O processo de redemocratização no Brasil alcançou o seu momento mais elevado com a promulgação da Constituição de 1988; promulgada em 5 de outubro do referido ano, a “Constituição Cidadã” tornou-se o símbolo desse processo nacional. Após 21 anos de Ditadura civil-militar, a sociedade brasileira conquistava uma Constituição que assegurava liberdades individuais e coletivas, e, eleições livres, e estabelecia uma série de mecanismos que visavam conter possíveis abusos que poderiam ser cometidos pelo Estado.                                

O capítulo III, do Título VIII – Da Ordem Social, da Constituição de 1988, compreende um tema fundamental tanto para o amplo desenvolvimento da sociedade brasileira quanto para a própria democracia, trata-se da “Educação”. Intitulado de “Da Educação, da Cultura e do Desporto”, o Artigo 205, da Seção I, abre com as seguintes palavras: “A educação, direito de todos e dever do Estado e da família, será promovida e incentivada com a colaboração da sociedade, visando ao pleno desenvolvimento da pessoa, seu preparo para o exercício da cidadania e sua qualificação para o trabalho”.

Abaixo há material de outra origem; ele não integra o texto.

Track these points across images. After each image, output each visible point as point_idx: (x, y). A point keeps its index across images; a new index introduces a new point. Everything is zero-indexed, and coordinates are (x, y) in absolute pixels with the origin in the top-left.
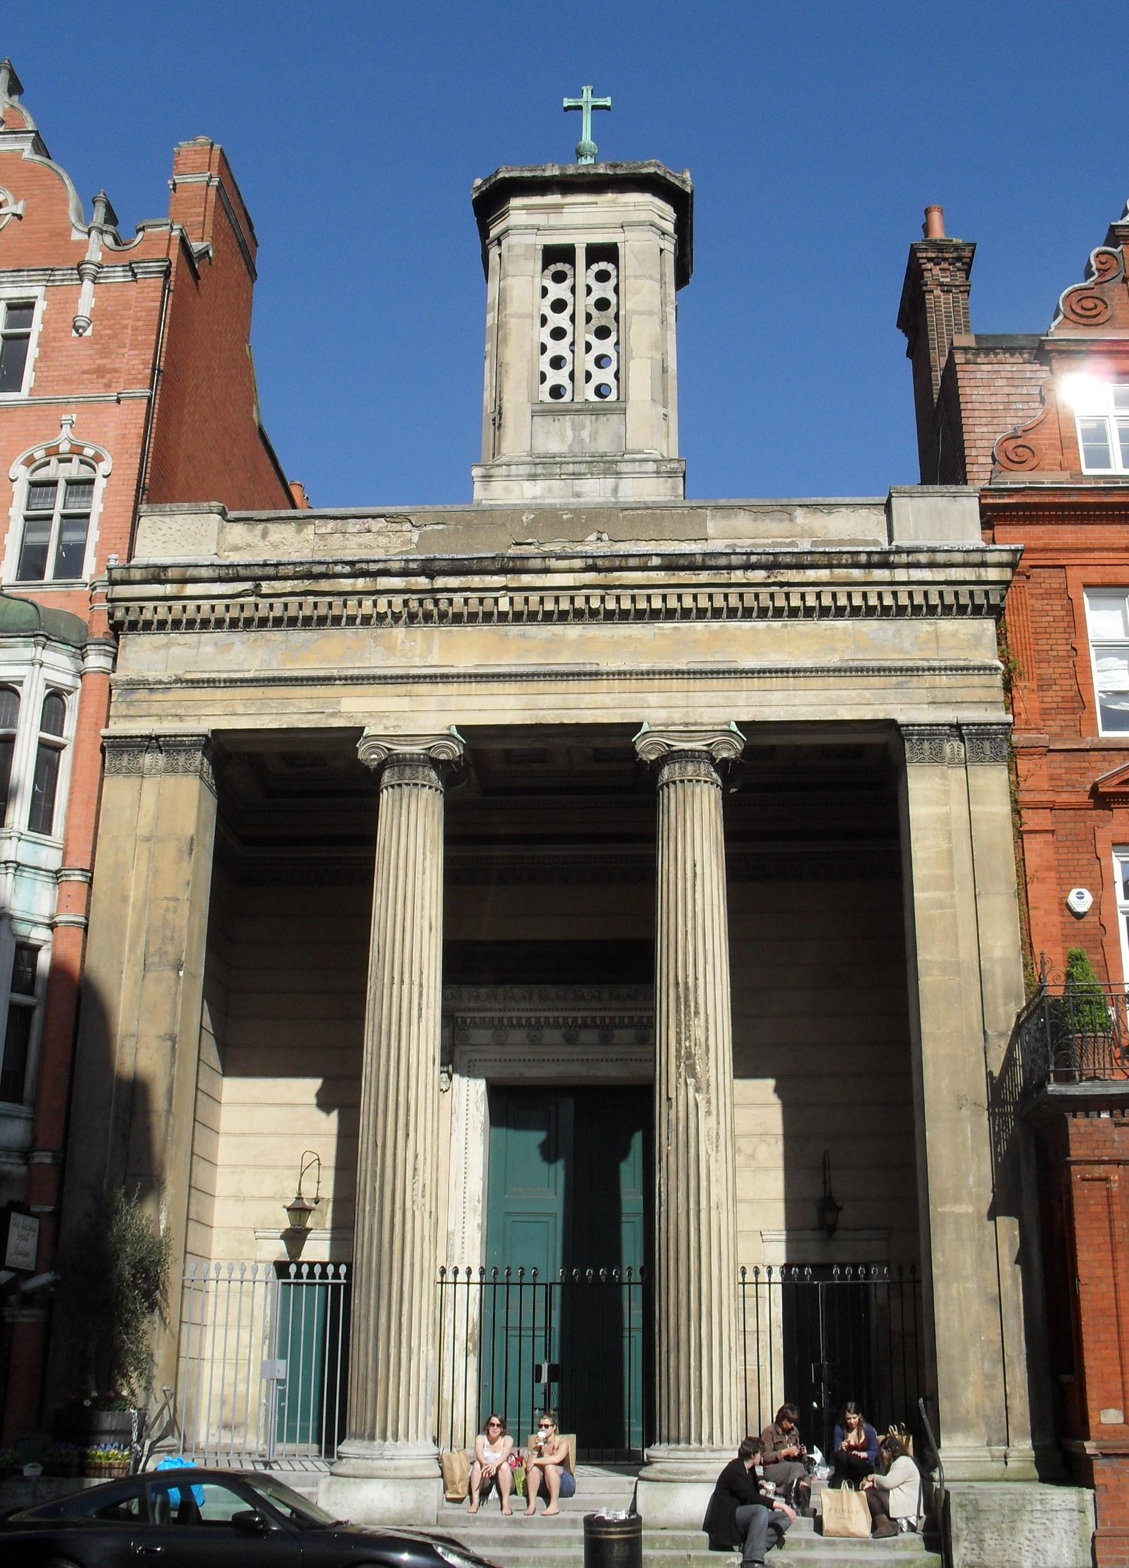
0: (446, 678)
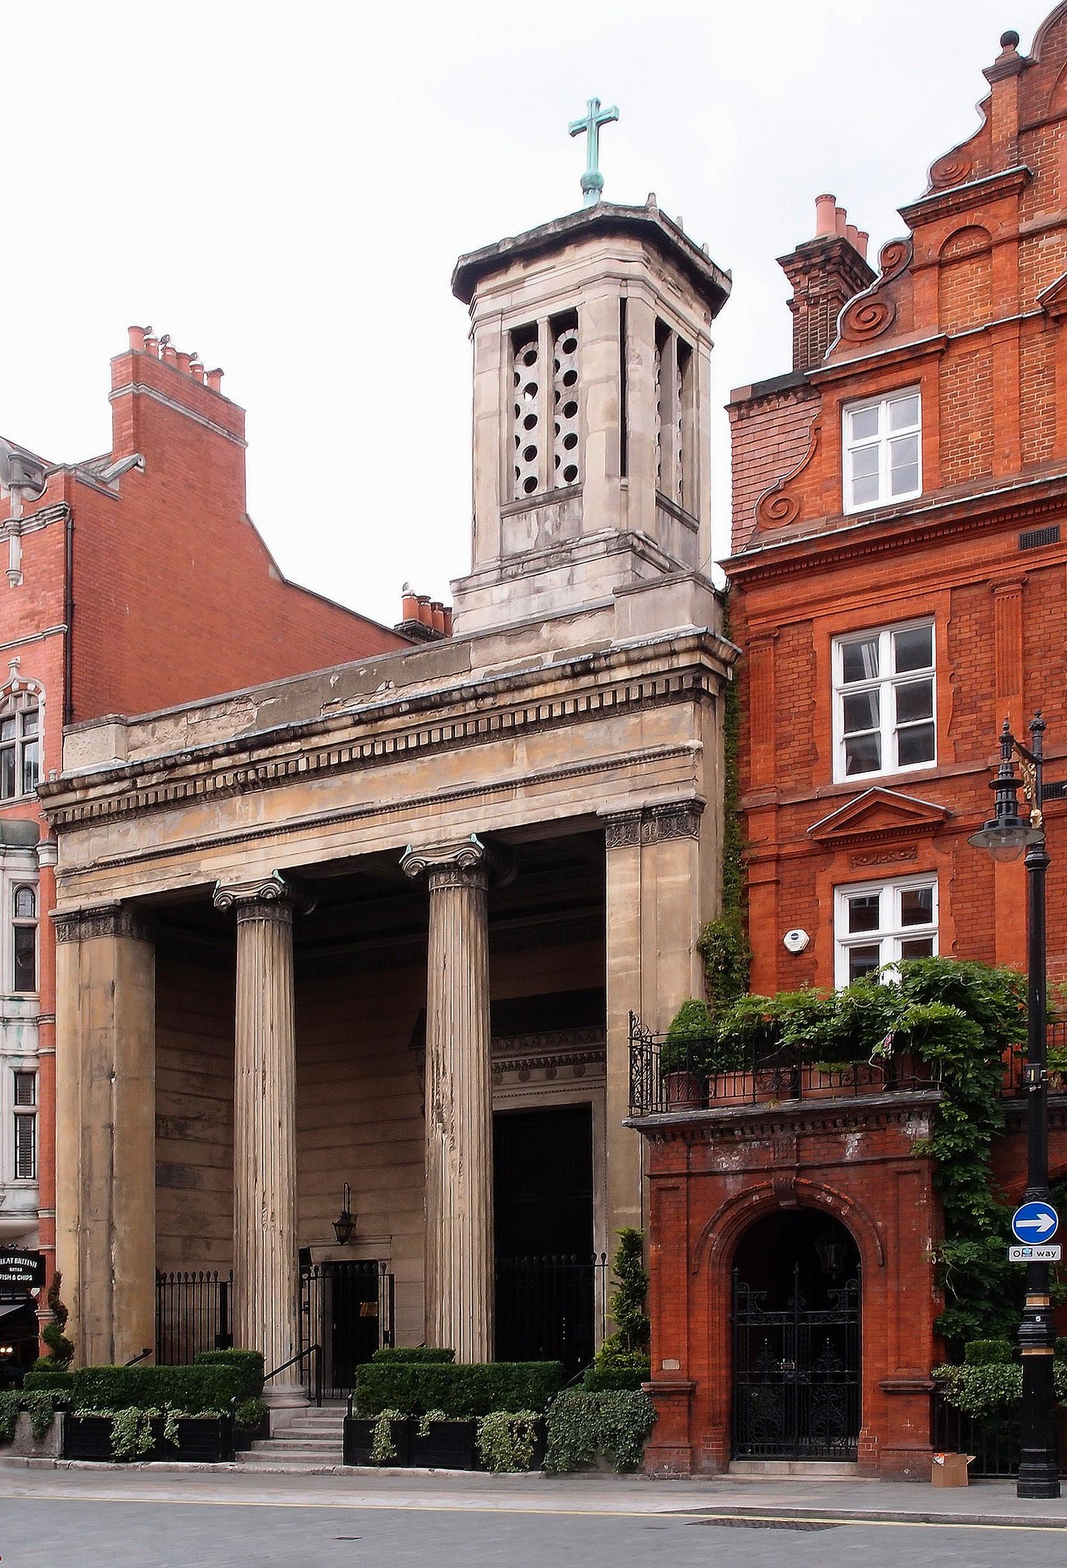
0: (268, 833)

Desde a promulgação da Constituição, a educação brasileira passou por diversos momentos nos quais tivemos avanços e retrocessos. Interessa-me, aqui, entretanto, mobilizar alguns aspectos históricos recentes para promover –  ainda que de forma breve –  uma reflexão sobre o momento atual da educação no Brasil. Com esse propósito, avalio que seja importante recordar em primeira instância os anos de 2015 e 2016 e tomar como referência o livro Ocupar e resistir: movimento de ocupação de escolas pelo Brasil (2019), organizado pelos pesquisadores Jonas Medeiros, Adriano Januário e Rúrion Melo. Acredito que um resgate dos acontecimentos sucedidos nos anos mencionados, e a coletânea de textos que compõe o referido livro, nos possibilite não apenas entender aquele contexto como perceber que, desde aquele momento, o modelo do NEM (Novo Ensino Médio) vigente se opunha aos interesses dos estudantes e professores de escolas públicas.                                        

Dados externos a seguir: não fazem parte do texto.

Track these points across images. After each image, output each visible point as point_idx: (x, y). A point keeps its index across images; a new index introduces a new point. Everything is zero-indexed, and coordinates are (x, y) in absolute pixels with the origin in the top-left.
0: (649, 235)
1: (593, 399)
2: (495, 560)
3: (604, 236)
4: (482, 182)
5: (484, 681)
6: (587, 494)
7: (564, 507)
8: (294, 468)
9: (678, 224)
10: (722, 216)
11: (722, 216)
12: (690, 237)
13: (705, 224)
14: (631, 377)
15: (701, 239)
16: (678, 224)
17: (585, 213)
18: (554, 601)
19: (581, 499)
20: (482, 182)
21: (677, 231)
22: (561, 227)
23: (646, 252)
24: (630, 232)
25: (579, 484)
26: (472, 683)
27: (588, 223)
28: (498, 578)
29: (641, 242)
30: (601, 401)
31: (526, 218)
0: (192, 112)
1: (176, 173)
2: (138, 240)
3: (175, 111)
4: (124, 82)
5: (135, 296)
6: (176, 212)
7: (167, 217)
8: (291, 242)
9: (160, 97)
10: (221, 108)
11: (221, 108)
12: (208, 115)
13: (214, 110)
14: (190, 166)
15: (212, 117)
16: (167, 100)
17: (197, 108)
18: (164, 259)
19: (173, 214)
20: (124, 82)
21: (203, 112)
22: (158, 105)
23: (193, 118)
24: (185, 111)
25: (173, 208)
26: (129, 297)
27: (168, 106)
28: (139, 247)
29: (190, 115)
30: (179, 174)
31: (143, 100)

Em 2016, uma mobilização de estudantes secundaristas proporcionou o surgimento de novos vetores na luta pela educação, refiro-me à insurgência dos estudantes em praticamente todo o Brasil contra a MP 746 que visava alterar o Ensino Médio e a PEC 55/2016, proposta de emenda constitucional que estabeleceria um novo regime fiscal no país congelando os investimentos públicos por 20 anos. Devemos lembrar que a gênese desse movimento se situou na ocupação de escolas no Paraná, precisamente na cidade São José dos Pinhais, região metropolitana de Curitiba, e ressoou em diversas partes do país: as ocupações se expandiram para algumas unidades de institutos federais e universidades. Registra-se simultaneamente que tal estratégia de mobilização estudantil conquistou publicidade nacional no final de 2015 por meio de várias ocupações sucedidas em escolas estaduais de São Paulo em oposição à “Reforma do Ensino Médio”, fundamentada sem nenhum debate ou negociação com os diretamente envolvidos, a saber: professores, entidades educacionais, estudantes e pais.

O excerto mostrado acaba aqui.